Section 1: Erroneous felony conviction claims; class of eligible persons; burden of proof; definitions; right to jury trial
Section 1. (A) A claim may be brought against the commonwealth for an erroneous felony conviction resulting in incarceration as provided in this chapter.
(B) The class of persons eligible to obtain relief under this chapter shall be limited to the following:?
(i) those that have been granted a full pardon pursuant to section 152 of chapter 127, if the governor expressly states in writing his belief in the individual's innocence, or
(ii) those who have been granted judicial relief by a state court of competent jurisdiction, on grounds which tend to establish the innocence of the individual as set forth in clause (vi) of subsection (C), and if (a) the judicial relief vacates or reverses the judgment of a felony conviction, and the felony indictment or complaint used to charge the individual with such felony has been dismissed, or if a new trial was ordered, the individual was not retried and the felony indictment or complaint was dismissed or a nolle prosequi was entered, or if a new trial was ordered the individual was found not guilty at the new trial; and (b) at the time of the filing of an action under this chapter no criminal proceeding is pending or can be brought against the individual by a district attorney or the attorney general for any act associated with such felony conviction.
(C) In order for an individual to prevail and recover damages against the commonwealth in a cause of action brought under this chapter, the individual must establish, by clear and convincing evidence, that:?
(i) he is a member of the class of persons defined in subsection (B);
(ii) he was convicted of an offense classified as a felony;
(iii) he did not plead guilty to the offense charged, or to any lesser included offense, unless such guilty plea was withdrawn, vacated or nullified by operation of law on a basis other than a claimed deficiency in the plea warnings required by section 29D of chapter 278;
(iv) he was sentenced to incarceration for not less than 1 year in state prison or a house of correction as a result of the conviction and has served all or any part of such sentence;
(v) he was incarcerated solely on the basis of the conviction for the offense that is the subject of the claim;
(vi) he did not commit the crimes or crime charged in the indictment or complaint or any other felony arising out of or reasonably connected to the facts supporting the indictment or complaint, or any lesser included felony; and
(vii) to the extent that he is guilty of conduct that would have justified a conviction of any lesser included misdemeanor arising out of or reasonably connected to facts supporting the indictment or complaint, that he has served the maximum sentence he would have received for such lesser included misdemeanor and not less than one additional year in a prison.

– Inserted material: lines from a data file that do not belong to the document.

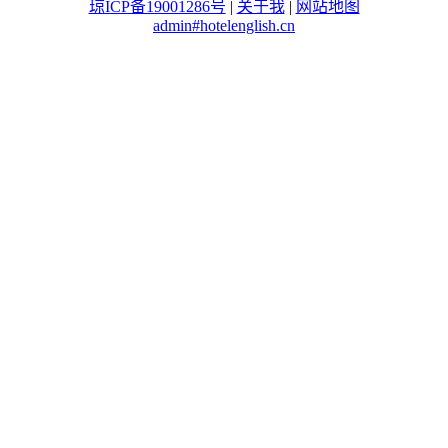
琼ICP备19001286号
|
关于我
|
网站地图
admin#hotelenglish.cn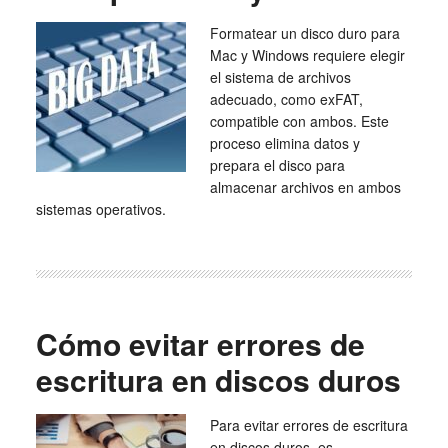
Formatear un disco duro para
Mac y Windows requiere elegir
el sistema de archivos
adecuado, como exFAT,
compatible con ambos. Este
proceso elimina datos y
prepara el disco para
almacenar archivos en ambos
sistemas operativos.
Cómo evitar errores de
escritura en discos duros
Para evitar errores de escritura
en discos duros, es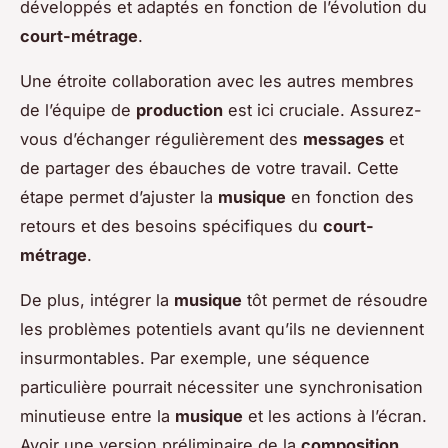
développés et adaptés en fonction de l’évolution du
court-métrage
.
Une étroite collaboration avec les autres membres
de l’équipe de
production
est ici cruciale. Assurez-
vous d’échanger régulièrement des
messages
et
de partager des ébauches de votre travail. Cette
étape permet d’ajuster la
musique
en fonction des
retours et des besoins spécifiques du
court-
métrage
.
De plus, intégrer la
musique
tôt permet de résoudre
les problèmes potentiels avant qu’ils ne deviennent
insurmontables. Par exemple, une séquence
particulière pourrait nécessiter une synchronisation
minutieuse entre la
musique
et les actions à l’écran.
Avoir une version préliminaire de la
composition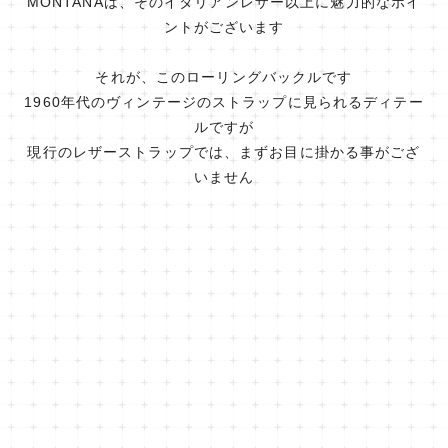
MONTANAは、そのイタリアンレザー以上に魅力的なポイ
ントがございます
それが、このローリングバックルです
1960年代のヴィンテージのストラップに見られるディテー
ルですが
現行のレザーストラップでは、まずお目に掛かる事がござ
いません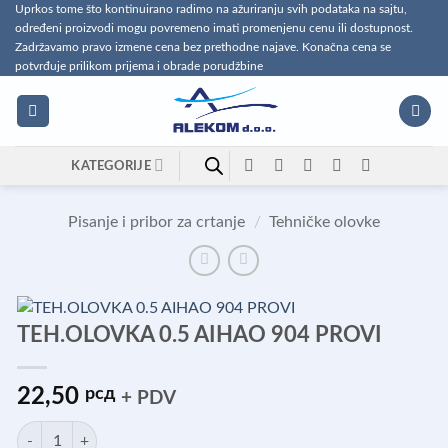
Preskoči
Uprkos tome što kontinuirano radimo na ažuriranju svih podataka na sajtu,
određeni proizvodi mogu povremeno imati promenjenu cenu ili dostupnost.
na
Zadržavamo pravo izmene cena bez prethodne najave. Konačna cena se
sadržaj
potvrđuje prilikom prijema i obrade porudžbine
KATEGORIJE
Pisanje i pribor za crtanje
/
Tehničke olovke
TEH.OLOVKA 0.5 AIHAO 904 PROVI
22,50
рсд
+ PDV
TEH.OLOVKA 0.5 AIHAO 904 PROVI količina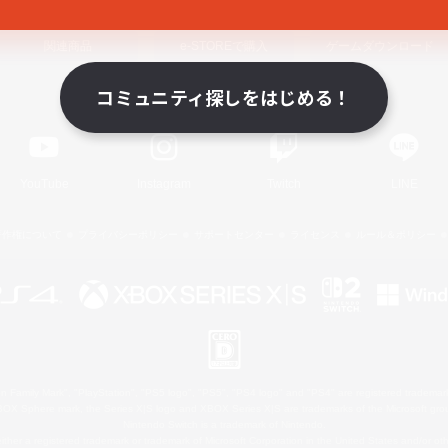
関連商品
e-STOREで購入
ゲームダウンロード
コミュニティ探しをはじめる！
Official Information
YouTube
Instagram
Twitch
LINE
著作権について
プライバシーポリシー
サポートセンター
ライセンス
ルール＆ポリシー
 Family Mark", "PlayStation", "PS5 logo", "PS5", "PS4 logo" and "PS4" are registered trademark
XBOX Sphere mark, the Series X|S logo and XBOX Series X|S are trademarks of the Microsoft gro
Nintendo Switch is a trademark of Nintendo.
ither a registered trademark or trademark of Microsoft Corporation in the United States and/or oth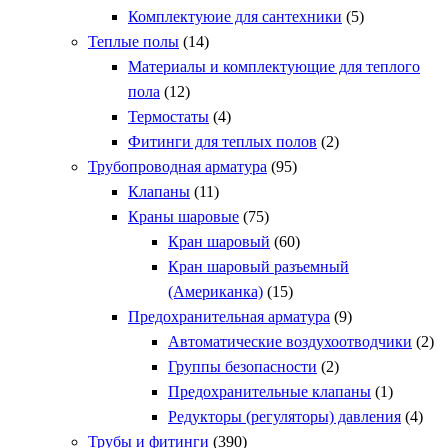
Комплектуюие для сантехники
(5)
Теплые полы
(14)
Материалы и комплектующие для теплого
пола
(12)
Термостаты
(4)
Фитинги для теплых полов
(2)
Трубопроводная арматура
(95)
Клапаны
(11)
Краны шаровые
(75)
Кран шаровый
(60)
Кран шаровый разъемный
(Американка)
(15)
Предохранительная арматура
(9)
Автоматические воздухоотводчики
(2)
Группы безопасности
(2)
Предохранительные клапаны
(1)
Редукторы (регуляторы) давления
(4)
Трубы и фитинги
(390)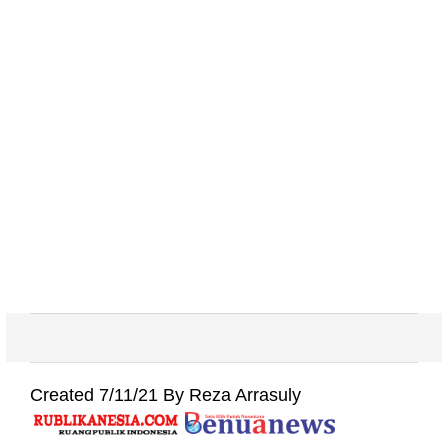
Created 7/11/21 By Reza Arrasuly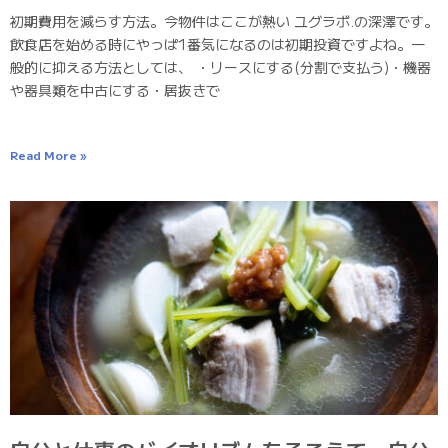
初期費用を減らす方法。今物件はここが熱い ユグラボ.の深澤です。
飲食店を始める時にやっぱ1番気になるのは初期投資ですよね。一
般的に抑える方法としては、 ・リースにする(分割で支払う)・機器
や器具類を中古にする・居抜きで
Read More »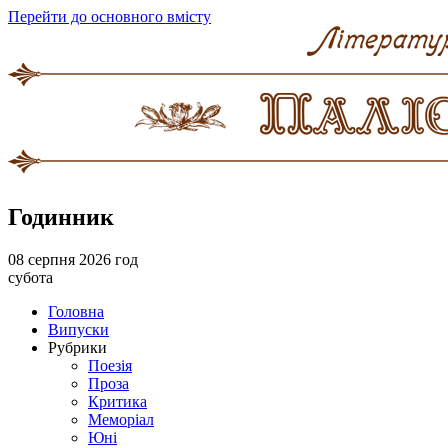
Перейти до основного вмісту
Годинник
08 серпня 2026 год
субота
Головна
Випуски
Рубрики
Поезія
Проза
Критика
Меморіал
Юні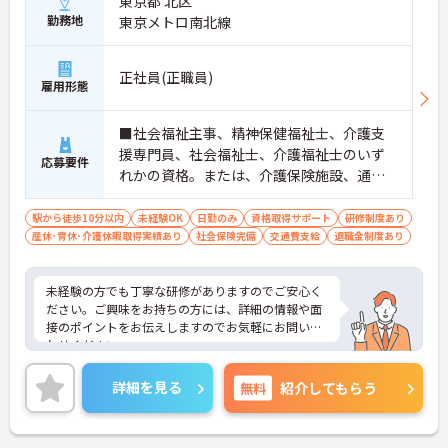
東京都 北区
勤務地
東京メトロ南北線
正社員(正職員)
雇用形態
■社会福祉主事、精神保健福祉士、介護支
援専門員、社会福祉士、介護福祉士のいず
応募要件
れかの資格。または、介護保険施設、通所
施設に常勤で2年以上の経験がある方 ■普
通自動車運転免許（AT限定可）
駅から徒歩10分以内
未経験OK
日勤のみ
資格取得サポート
研修制度あり
産休･育休･介護休暇取得実績あり
社会保険完備
交通費支給
退職金制度あり
未経験の方でも丁寧な研修がありますのでご安心く
ださい。ご興味をお持ちの方には、詳細の情報や面
接のポイントをお伝えしますのでお気軽にお問い合
わせください。
詳細を見る
無料
紹介してもらう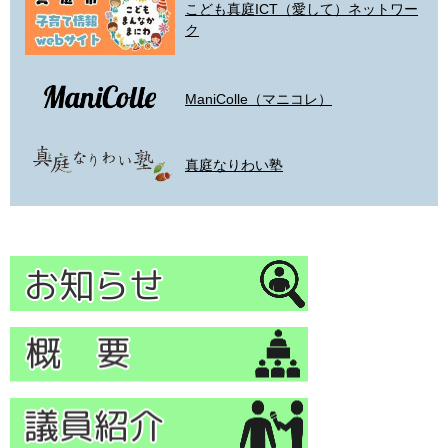
こども真庭ICT（愛して）ネットワー
ク
ManiColle（マニコレ）
真庭なりわい塾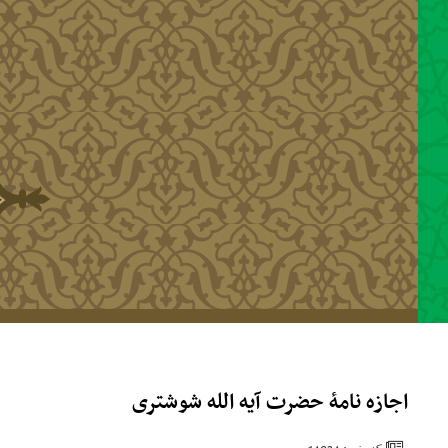
رفتن به محتوای اصلی
اجازه نامۀ حضرت آیه الله شوشتری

(D) The claimant shall attach to his claim certified copies of: the mittimus that shows the claimant's sentence to incarceration and; the warrants necessary to grant a pardon pursuant to section 152 of chapter 127 or; criminal case docket entries or documents related thereto in the case of judicial relief.
(E) For the purposes of this chapter ''conviction'' or ''convicted'' shall include an adjudication as a youthful offender, if such adjudication resulted in the youthful offender's incarceration in a house of correction or state prison.
(F) The commonwealth and any individual filing an action for compensation under this chapter shall have the right to a jury trial on any action so filed. In the interest of doing substantial justice, with regard to weight and admissibility of evidence submitted by the claimant or the commonwealth, the court presiding at a jury-waived trial shall exercise its discretion by giving due consideration to any difficulties of proof caused by the passage of time, the death or unavailability or witnesses, or other factors not caused by the claimant, or those acting on the claimant's or the commonwealth's behalf. At a jury trial, the court shall consider these same factors as part of the exercise of its discretion when determining the admissibility and weight of evidence, and the court shall instruct the jury that it may consider the same factors when it weighs the evidence presented at trial. No evidence proffered by any party shall be excluded on grounds that it was seized or obtained in violation of the Fourth, Fifth or Sixth amendments to the Constitution of the United States, or in violation of Articles 12 or 14 of Part the First of the Constitution of Massachusetts.